Early in the day I had a long conversation with Leistedt (NYU) about the philosophy of our machine-learning projects. We refined further our view that the machine learning should be part of a larger causal structure that makes sense. My position is that you can think of most (hard) physics problems as having some kind of generalized graphical model with a three high-level boxes. One is called “things I know well but don't care about”, which is things like noise model, instrument model, and calibration parameters. Another is called “things I don't know and don't care about” which is things like foregrounds, backgrounds, and other nuisances. And the last is called “things I don't know and deeply care about”. This last one is our rigid physics model. And the middle one is where the machine learning goes! If we could build models like this very generally, we would be infinitely powerful.

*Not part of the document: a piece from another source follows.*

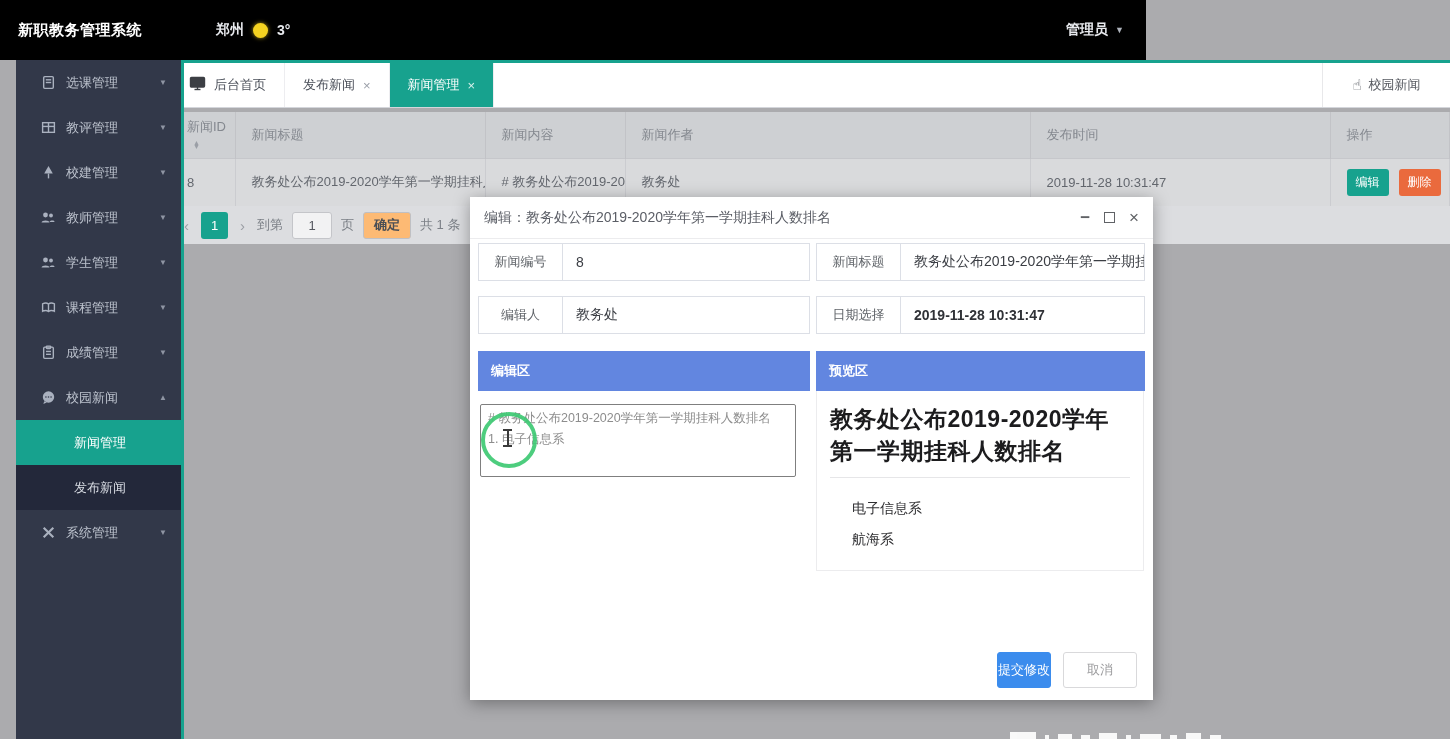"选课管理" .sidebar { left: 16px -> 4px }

At mid-day, Storey-Fisher and I talked about all the things we could do if we had a correlation function that is not values-in-bins, but was a linear combination of functions. We could look for cosmological gradients. We could do clustering multipoles at small scales, we could estimate the correlation function and power spectrum simultaneously, we could extract Fisher-optimal summary statistics for cosmological parameter estimation. And all these things are possible with our new correlation-function estimator. Next step: Getting the code fast enough to do non-trivial tests.

In the astro seminar at NYU, Savvas Koushiappas (Brown) showed us weak but very interesting evidence that maybe there is a dark-matter annihilation signature in the NASA Fermi data on the Reticulum II dwarf galaxy. Obviously this is incredibly important if it holds up as more data and better calibrations come.